Джип Фриман, мой лучший друг, первым увидел моего отца. Джип, который сейчас знает, какая высота и низость могут содержаться в хвастовстве недвижимостью и, сверх того, какую выгоду можно из нее извлечь, только что принял футбольный мяч, по которому я ударил, покачался, как Алан Амече по кличке Конь из «Балтиморских жеребят», взвизгнул, когда я сшиб его с ног, и отбил мяч со словами:
— Это не твой отец?
Там, на шоссе, в нескольких ярдах от места, которое, наверное, лучше всего описывает его название «зеленая лужайка», отец старательно обходил свой «додж»; каждым своим движением он утрировал то, чему учат в автошколе: регулировка зеркал, заднего и боковых; откидывание сиденья, закрывание дверцы, потянуть за это, отпустить то, руки уложить на руль на «десять» и на «два» и вытянуть, как у манекена в витрине магазина Хигби.
— Куда это он едет? — спросил Джип.
Нам было по девять лет, в нашей жизни не хватало развлечений, мы стояли с пятами от травы на коленях, и я ума не мог приложить — штамп, который вызывает у меня невольное уважение к его изначальному смыслу, — что мой отец делает дома. Было три тридцать, и ему полагалось быть в городе, на углу Девятой и Сьюпериор-авеню, вот такая у него была жизнь — как и моя теперь: облечь благосостояние в слова, передать комодик, и фасонную оловянную посуду, и общие средства кузине Мэйбл, или собаке по имени Фифи, или проклятой колдунье, что на Западе.
— Хочешь попить? — спросил Джип. — Мне пить охота.

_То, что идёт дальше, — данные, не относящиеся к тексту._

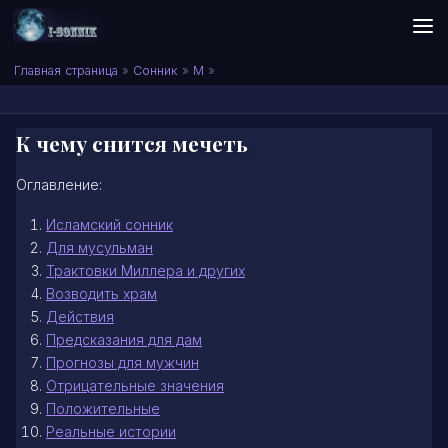
Skip to content
Сонник I-SONNIK.COM
Главная страница
»
Сонник
»
М
»
К чему снится мечеть
Оглавление:
Исламский сонник
Для мусульман
Трактовки Миллера и других
Возводить храм
Действия
Предсказания для дам
Прогнозы для мужчин
Отрицательные значения
Положительные
Реальные истории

Я сделал два широченных шага к дороге, посреди которой стоял отец, и похоже на то, что Джип Фриман, умирающий от жажды мой лучший друг, куда-то пропал и возник снова лишь после того, как отец укатил далеко по дороге и я смог схватить футбольный мяч и сказать ему, однокласснику и приятелю, чтобы он занимался своими паршивыми делишками, и чтобы оставил меня в покое, и чтобы шел куда угодно, куда ходят такие вот толстые мальчишки вроде него, если они не надоедалы и не всезнайки, сующиеся в чужие дела.
Я смотрел, как отец и его машина катятся в мою сторону — странно сказать — какой-то отрезок времени: колесные колпаки, бампер, обрамление капота, ветровое стекло, фара, шляпа «Доббс», рука, глаза, дверная ручка, свет, и тень, и зимняя тишина. Отделившись от себя самого, как иногда бывает, если слишком много выпьешь, я вышел на обочину. Что-то громыхнуло под ногами, как железо. Рядом с мостовой был некий пятачок, я знал, что могу занять его, тайная метка на земле, которую я и сегодня вижу из окна своего кабинета.